═══ RECORDS

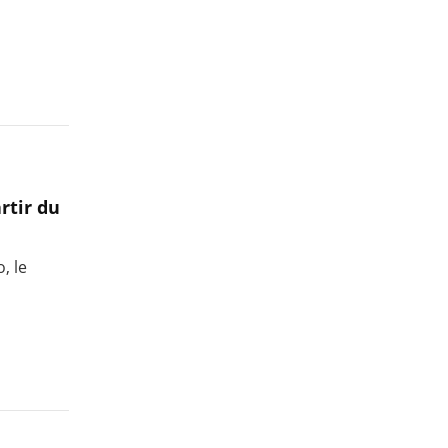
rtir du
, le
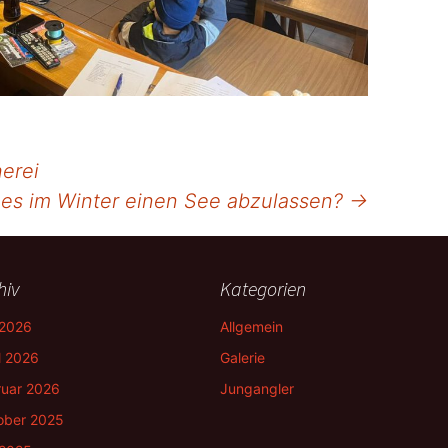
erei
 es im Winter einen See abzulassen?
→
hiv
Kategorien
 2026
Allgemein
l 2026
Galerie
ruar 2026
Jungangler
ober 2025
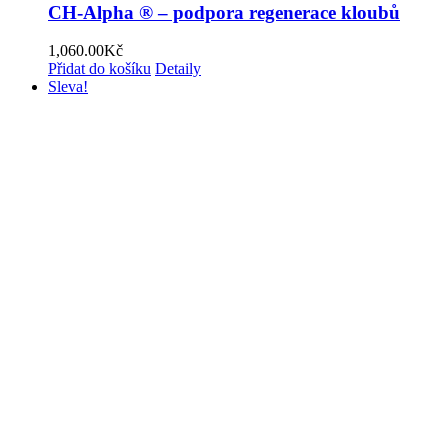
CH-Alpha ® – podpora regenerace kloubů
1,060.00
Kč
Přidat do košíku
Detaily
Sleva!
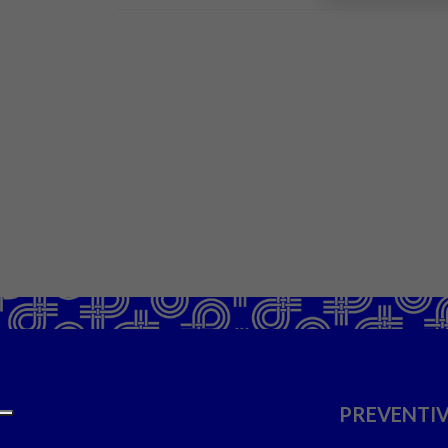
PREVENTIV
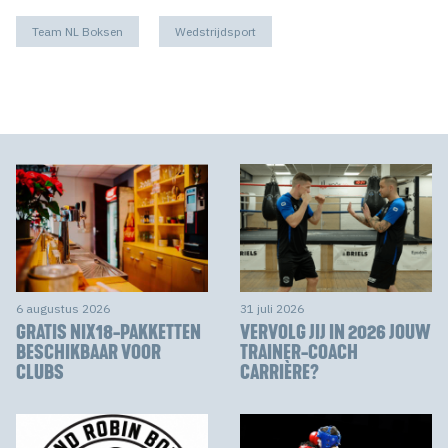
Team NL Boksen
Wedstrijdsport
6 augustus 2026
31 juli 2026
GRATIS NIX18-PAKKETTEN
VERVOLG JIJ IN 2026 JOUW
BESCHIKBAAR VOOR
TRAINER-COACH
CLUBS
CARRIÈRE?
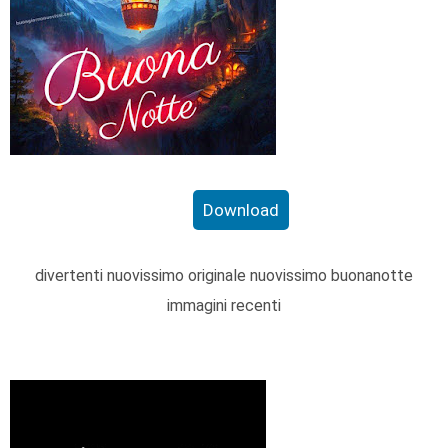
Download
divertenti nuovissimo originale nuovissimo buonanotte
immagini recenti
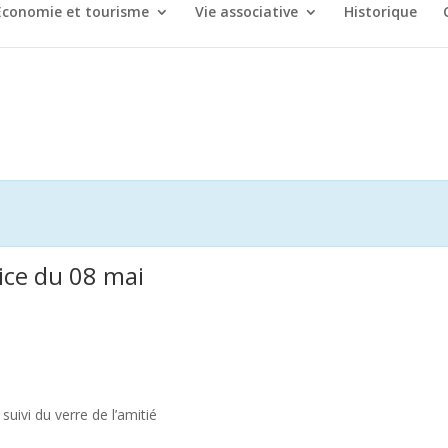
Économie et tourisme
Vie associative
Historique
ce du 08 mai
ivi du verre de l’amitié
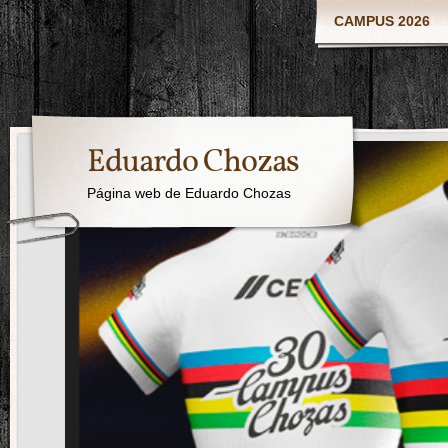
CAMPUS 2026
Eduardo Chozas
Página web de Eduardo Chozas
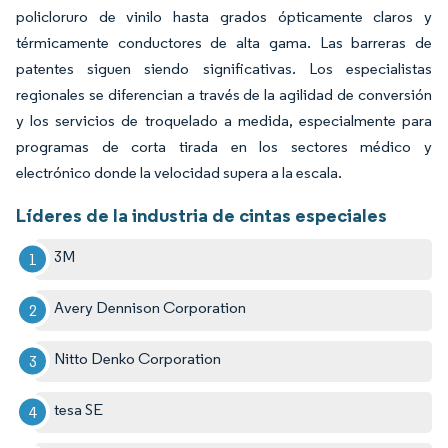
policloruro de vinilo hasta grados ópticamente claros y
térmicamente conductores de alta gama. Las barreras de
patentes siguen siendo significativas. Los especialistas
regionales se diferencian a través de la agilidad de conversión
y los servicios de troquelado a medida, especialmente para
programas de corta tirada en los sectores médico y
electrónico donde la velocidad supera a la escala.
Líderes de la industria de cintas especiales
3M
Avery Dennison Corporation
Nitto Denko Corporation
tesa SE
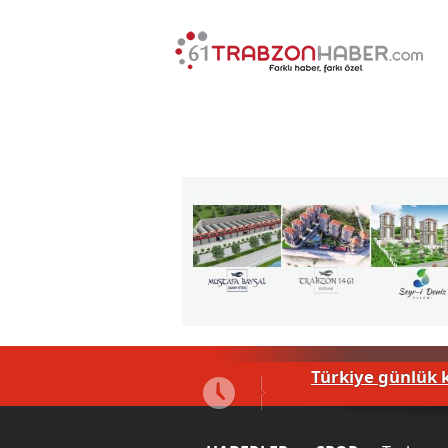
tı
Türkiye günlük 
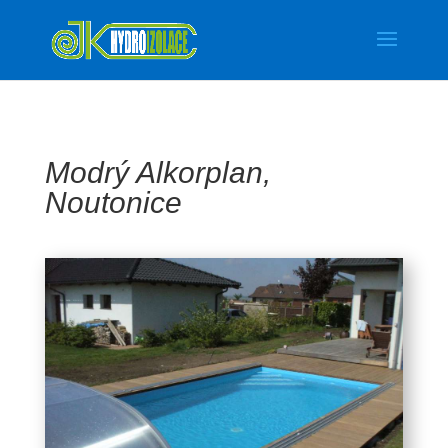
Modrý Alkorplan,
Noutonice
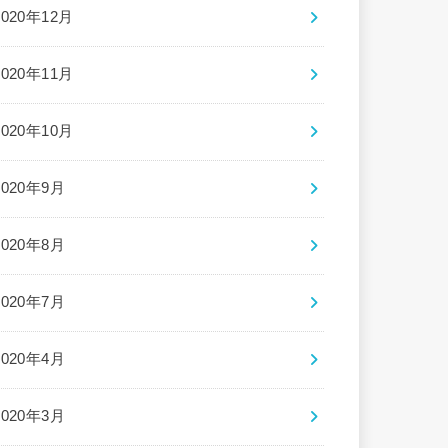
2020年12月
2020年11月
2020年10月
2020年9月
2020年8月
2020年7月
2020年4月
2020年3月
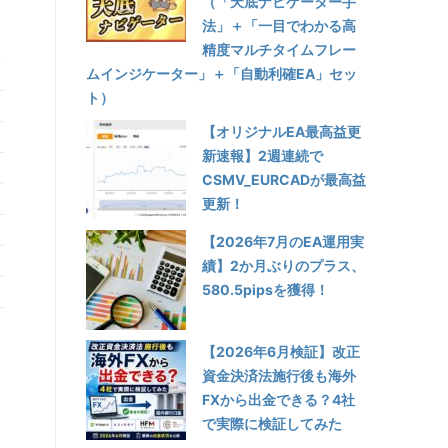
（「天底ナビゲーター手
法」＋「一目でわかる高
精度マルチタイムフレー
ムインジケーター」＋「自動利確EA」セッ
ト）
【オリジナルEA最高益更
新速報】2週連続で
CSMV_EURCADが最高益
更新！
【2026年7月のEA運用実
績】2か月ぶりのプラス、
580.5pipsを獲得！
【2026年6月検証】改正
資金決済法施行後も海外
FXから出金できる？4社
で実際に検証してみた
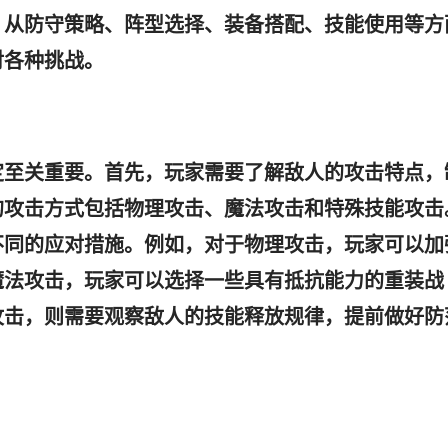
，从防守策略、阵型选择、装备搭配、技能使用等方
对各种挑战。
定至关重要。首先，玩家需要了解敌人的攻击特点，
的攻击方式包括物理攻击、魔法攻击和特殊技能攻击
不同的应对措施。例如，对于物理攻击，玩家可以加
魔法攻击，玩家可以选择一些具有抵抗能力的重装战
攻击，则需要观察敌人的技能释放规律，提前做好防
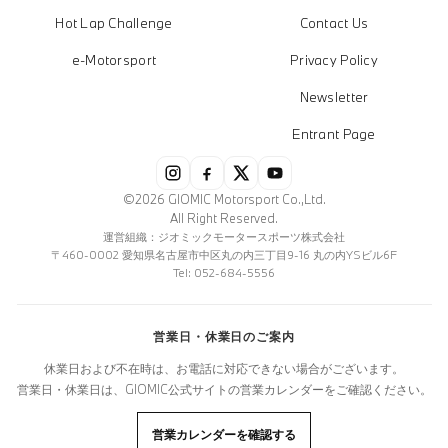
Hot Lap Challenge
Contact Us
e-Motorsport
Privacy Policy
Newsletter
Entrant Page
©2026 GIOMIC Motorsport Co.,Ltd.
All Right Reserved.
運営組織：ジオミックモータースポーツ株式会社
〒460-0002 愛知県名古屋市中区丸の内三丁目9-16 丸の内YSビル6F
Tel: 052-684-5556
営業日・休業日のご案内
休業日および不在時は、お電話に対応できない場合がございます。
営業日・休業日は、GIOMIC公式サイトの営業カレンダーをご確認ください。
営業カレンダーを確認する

══════
═══ RECORDS

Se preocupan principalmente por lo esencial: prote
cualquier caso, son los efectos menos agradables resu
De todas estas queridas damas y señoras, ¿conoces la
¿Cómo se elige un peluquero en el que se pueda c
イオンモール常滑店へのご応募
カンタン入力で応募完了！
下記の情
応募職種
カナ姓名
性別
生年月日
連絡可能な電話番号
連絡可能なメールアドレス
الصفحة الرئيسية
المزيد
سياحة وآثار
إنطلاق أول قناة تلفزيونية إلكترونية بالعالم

══════
═══ RECORDS

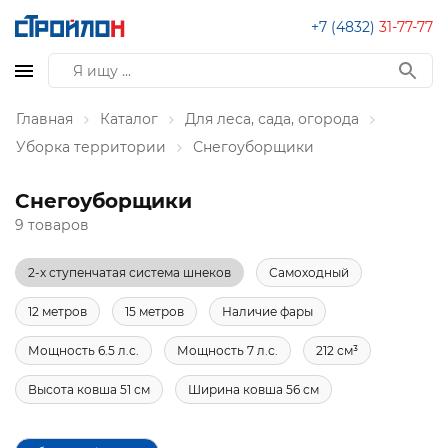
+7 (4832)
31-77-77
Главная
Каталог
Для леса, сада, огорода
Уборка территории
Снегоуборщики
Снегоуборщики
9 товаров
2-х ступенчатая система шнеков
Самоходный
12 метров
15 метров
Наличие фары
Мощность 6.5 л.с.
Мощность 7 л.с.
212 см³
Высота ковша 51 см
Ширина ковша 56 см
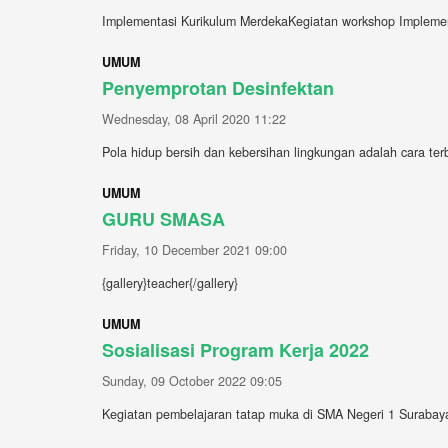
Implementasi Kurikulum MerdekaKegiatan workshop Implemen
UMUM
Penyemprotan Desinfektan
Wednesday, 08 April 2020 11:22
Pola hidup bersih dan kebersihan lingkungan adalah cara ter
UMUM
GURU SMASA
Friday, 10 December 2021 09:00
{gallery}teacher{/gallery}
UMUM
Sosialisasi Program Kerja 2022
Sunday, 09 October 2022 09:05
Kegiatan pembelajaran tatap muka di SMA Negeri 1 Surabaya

══════

• **REQUIRED WORK**
Every line from the data above that contains "Corporation" must appear in the answer.

• **WRITTEN ANSWER**
Avery Dennison Corporation
Nitto Denko Corporation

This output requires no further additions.